I have a model based on this answer that I am using to perform a linear regression between environmental observations. The model works fine, but does not allow me to predict on test data with a different length, due to both the reasons suggested here.
Removing the deterministic part seems fine, but not the explicit shape part. How could I reformulate this model to still capture the errors-in-variables and allow for prediction. Any help would be much appreciated.
Training data:
# True parameter values
alpha_true = 0
beta_true = 2
# Size of dataset
size = 100
# True data
x_true = np.array(np.linspace(-5,5,size))
y_true = alpha_true + beta_true * x_true
# Add noise to data
x = x_true + np.random.normal(loc=0, scale=1, size=size)

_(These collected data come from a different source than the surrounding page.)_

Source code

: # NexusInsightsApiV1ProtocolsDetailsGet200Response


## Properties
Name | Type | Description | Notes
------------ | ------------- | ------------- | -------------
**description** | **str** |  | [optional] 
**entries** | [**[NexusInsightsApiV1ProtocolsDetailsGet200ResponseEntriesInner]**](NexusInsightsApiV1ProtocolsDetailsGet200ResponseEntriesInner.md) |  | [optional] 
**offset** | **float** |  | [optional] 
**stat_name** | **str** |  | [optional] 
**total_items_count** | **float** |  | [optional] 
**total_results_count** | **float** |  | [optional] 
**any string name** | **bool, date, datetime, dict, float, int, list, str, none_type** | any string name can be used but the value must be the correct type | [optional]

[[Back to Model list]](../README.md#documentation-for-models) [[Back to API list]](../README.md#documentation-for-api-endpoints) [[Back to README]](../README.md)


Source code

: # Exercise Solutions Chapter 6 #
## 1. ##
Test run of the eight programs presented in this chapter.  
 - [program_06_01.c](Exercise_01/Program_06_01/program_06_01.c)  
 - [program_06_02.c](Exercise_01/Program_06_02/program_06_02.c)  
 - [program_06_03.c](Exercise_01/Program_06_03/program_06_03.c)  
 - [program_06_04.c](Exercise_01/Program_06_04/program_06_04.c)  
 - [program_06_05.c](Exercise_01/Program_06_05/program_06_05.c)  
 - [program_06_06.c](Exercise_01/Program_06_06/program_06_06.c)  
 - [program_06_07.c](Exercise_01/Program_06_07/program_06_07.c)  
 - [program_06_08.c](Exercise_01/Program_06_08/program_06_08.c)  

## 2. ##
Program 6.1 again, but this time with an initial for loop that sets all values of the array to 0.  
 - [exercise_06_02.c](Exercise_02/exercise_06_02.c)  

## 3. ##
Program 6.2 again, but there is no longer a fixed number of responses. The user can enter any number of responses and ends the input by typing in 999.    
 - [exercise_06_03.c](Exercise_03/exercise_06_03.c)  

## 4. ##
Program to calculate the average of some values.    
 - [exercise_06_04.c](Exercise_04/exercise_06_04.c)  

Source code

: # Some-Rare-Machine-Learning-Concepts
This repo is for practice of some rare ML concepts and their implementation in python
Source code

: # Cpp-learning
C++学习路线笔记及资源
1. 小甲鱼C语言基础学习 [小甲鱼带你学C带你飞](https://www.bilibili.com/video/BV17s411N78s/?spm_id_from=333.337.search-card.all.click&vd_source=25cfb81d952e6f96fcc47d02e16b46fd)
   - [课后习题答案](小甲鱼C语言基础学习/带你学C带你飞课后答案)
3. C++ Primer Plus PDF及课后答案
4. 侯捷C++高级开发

y = y_true + np.random.normal(loc=0, scale=1, size=size)
Model
x_in = shared(x)
y_in = shared(y)
with pm.Model() as model:
err_odr = pm.HalfNormal('err_odr', 5.)
err_param = pm.HalfNormal('err_param', 5.)
a = pm.Normal('intercept', 0, err_param)
b = pm.Normal('slope', 0, err_param)
x_lat = pm.Normal('x_lat', 0, 5., shape=x.shape[0])
x_obs = pm.Normal('x_obs', mu=x_lat, sd=err_odr, observed=x_in, shape=x.shape[0])
y_lat = a + b * x_lat
y_obs = pm.Normal('y_obs', mu=y_lat, sd=err_odr, observed=y_in)
trace = pm.sample(2000, tune=2000, cores=1)